The entry, descent, and landing (EDL) begins when the spacecraft reaches the Martian atmosphere, about 80 miles (about 128 kilometers) above the surface, and ends with the lander safe and sound on the surface of Mars six minutes later.
For InSight, this phase includes a combination of technologies inherited from past NASA Mars missions such as NASA’s Phoenix Mars Lander. This landing system weighs less than the airbags used for the twin rovers or the skycrane used by the Mars Science Laboratory. The lean landing hardware helps InSight place a higher ratio of science instruments to total launch mass on the surface of Mars.
Compared with Phoenix, though, InSight’s landing presents four added challenges:
InSight enters the atmosphere at a lower velocity — 12,300 miles per hour (5.5 kilometers per second) vs. 12,500 miles per hour (5.6 kilometers per second).

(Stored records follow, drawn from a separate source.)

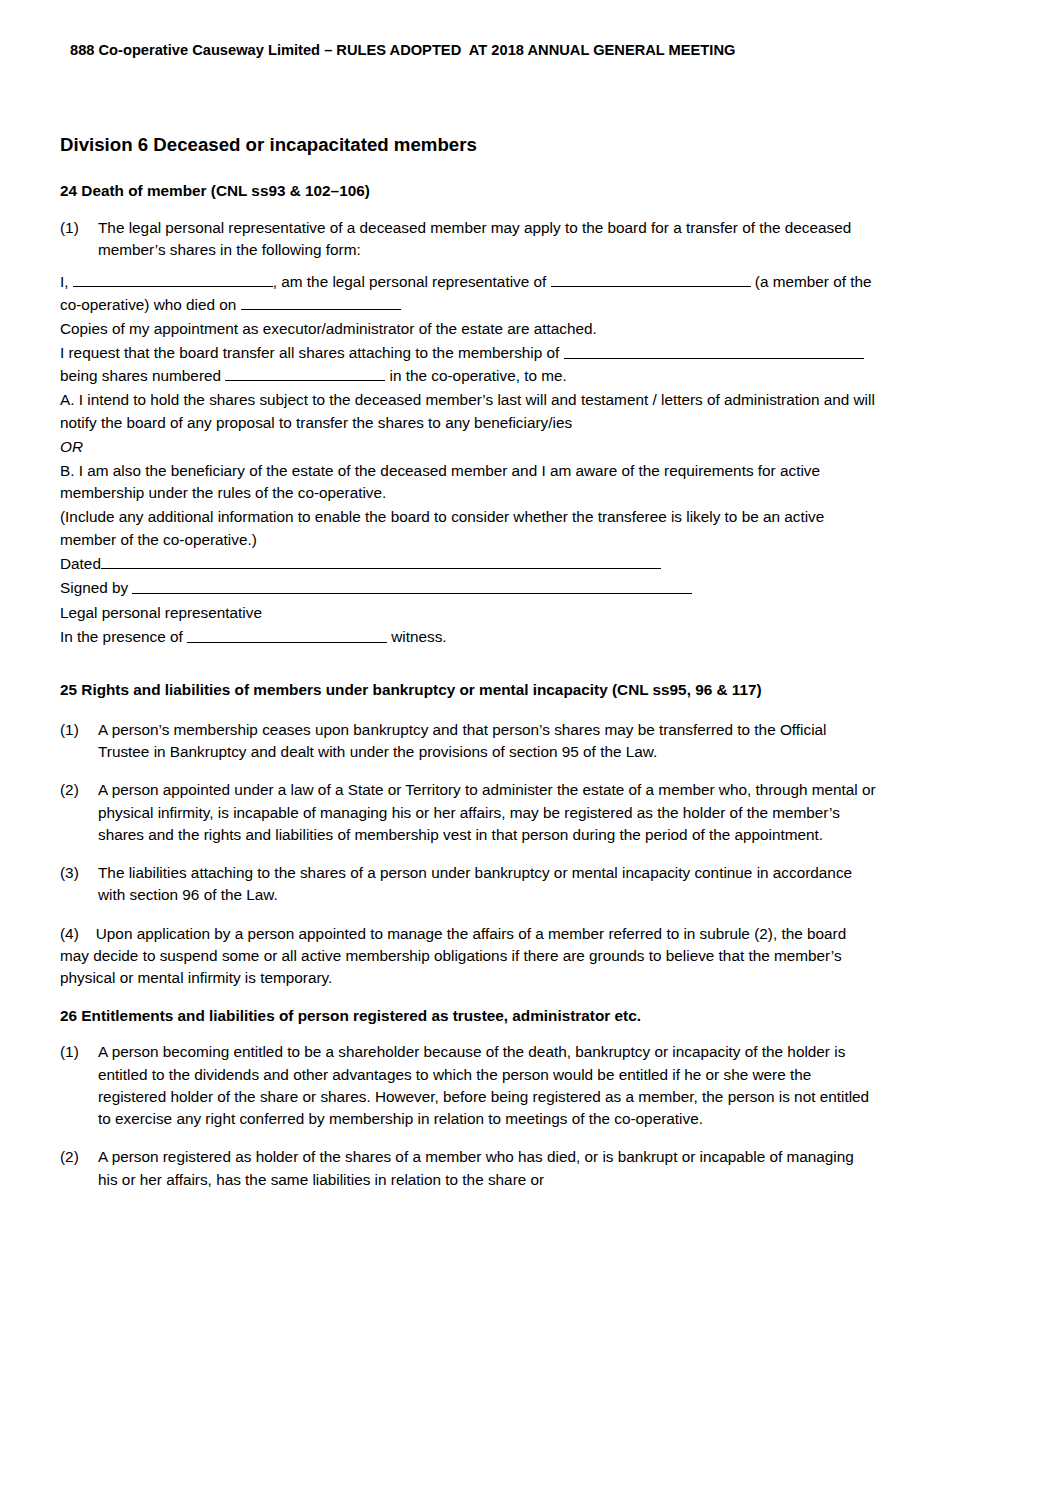888 Co-operative Causeway Limited – RULES ADOPTED AT 2018 ANNUAL GENERAL MEETING
Division 6 Deceased or incapacitated members
24 Death of member (CNL ss93 & 102–106)
(1)
The legal personal representative of a deceased member may apply to the board for a transfer of the deceased member’s shares in the following form:
I, , am the legal personal representative of (a member of the co-operative) who died on
Copies of my appointment as executor/administrator of the estate are attached.
I request that the board transfer all shares attaching to the membership of being shares numbered in the co-operative, to me.
A. I intend to hold the shares subject to the deceased member’s last will and testament / letters of administration and will notify the board of any proposal to transfer the shares to any beneficiary/ies
OR
B. I am also the beneficiary of the estate of the deceased member and I am aware of the requirements for active membership under the rules of the co-operative.
(Include any additional information to enable the board to consider whether the transferee is likely to be an active member of the co-operative.)
Dated
Signed by
Legal personal representative
In the presence of witness.
25 Rights and liabilities of members under bankruptcy or mental incapacity (CNL ss95, 96 & 117)
(1) A person’s membership ceases upon bankruptcy and that person’s shares may be transferred to the Official Trustee in Bankruptcy and dealt with under the provisions of section 95 of the Law.
(2) A person appointed under a law of a State or Territory to administer the estate of a member who, through mental or physical infirmity, is incapable of managing his or her affairs, may be registered as the holder of the member’s shares and the rights and liabilities of membership vest in that person during the period of the appointment.
(3) The liabilities attaching to the shares of a person under bankruptcy or mental incapacity continue in accordance with section 96 of the Law.
(4) Upon application by a person appointed to manage the affairs of a member referred to in subrule (2), the board may decide to suspend some or all active membership obligations if there are grounds to believe that the member’s physical or mental infirmity is temporary.
26 Entitlements and liabilities of person registered as trustee, administrator etc.
(1) A person becoming entitled to be a shareholder because of the death, bankruptcy or incapacity of the holder is entitled to the dividends and other advantages to which the person would be entitled if he or she were the registered holder of the share or shares. However, before being registered as a member, the person is not entitled to exercise any right conferred by membership in relation to meetings of the co-operative.
(2) A person registered as holder of the shares of a member who has died, or is bankrupt or incapable of managing his or her affairs, has the same liabilities in relation to the share or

InSight has more mass entering the atmosphere — about 1,340 pounds (608 kilograms) vs. 1,263 pounds (573 kilograms).
InSight lands at an elevation of about 4,900 feet (1.5 kilometers) higher than Phoenix did, so it has less atmosphere to use for deceleration.
InSight lands during northern hemisphere autumn on Mars, when dust storms are known to have grown to global proportions in some prior years.
Some of the changes in InSight’s entry, descent and landing system, compared to the one used by Phoenix, are:
InSight uses a thicker heat shield, partly to handle the possibility of being sandblasted by a dust storm.
InSight’s parachute suspension lines use stronger material.
The entry, descent and landing sequence breaks down into three parts:
Entry – The spacecraft is controlled by small rockets during descent through the Martian atmosphere, toward the surface.
Parachute Descent – The InSight spacecraft slows by a large parachute, jettisons its heat shield and extends its three shock-absorbing legs.
Powered Descent – Once the lander separates from its backshell and parachute, 12 descent engines on the lander begin firing and the onboard guidance software slows down the spacecraft until touchdown.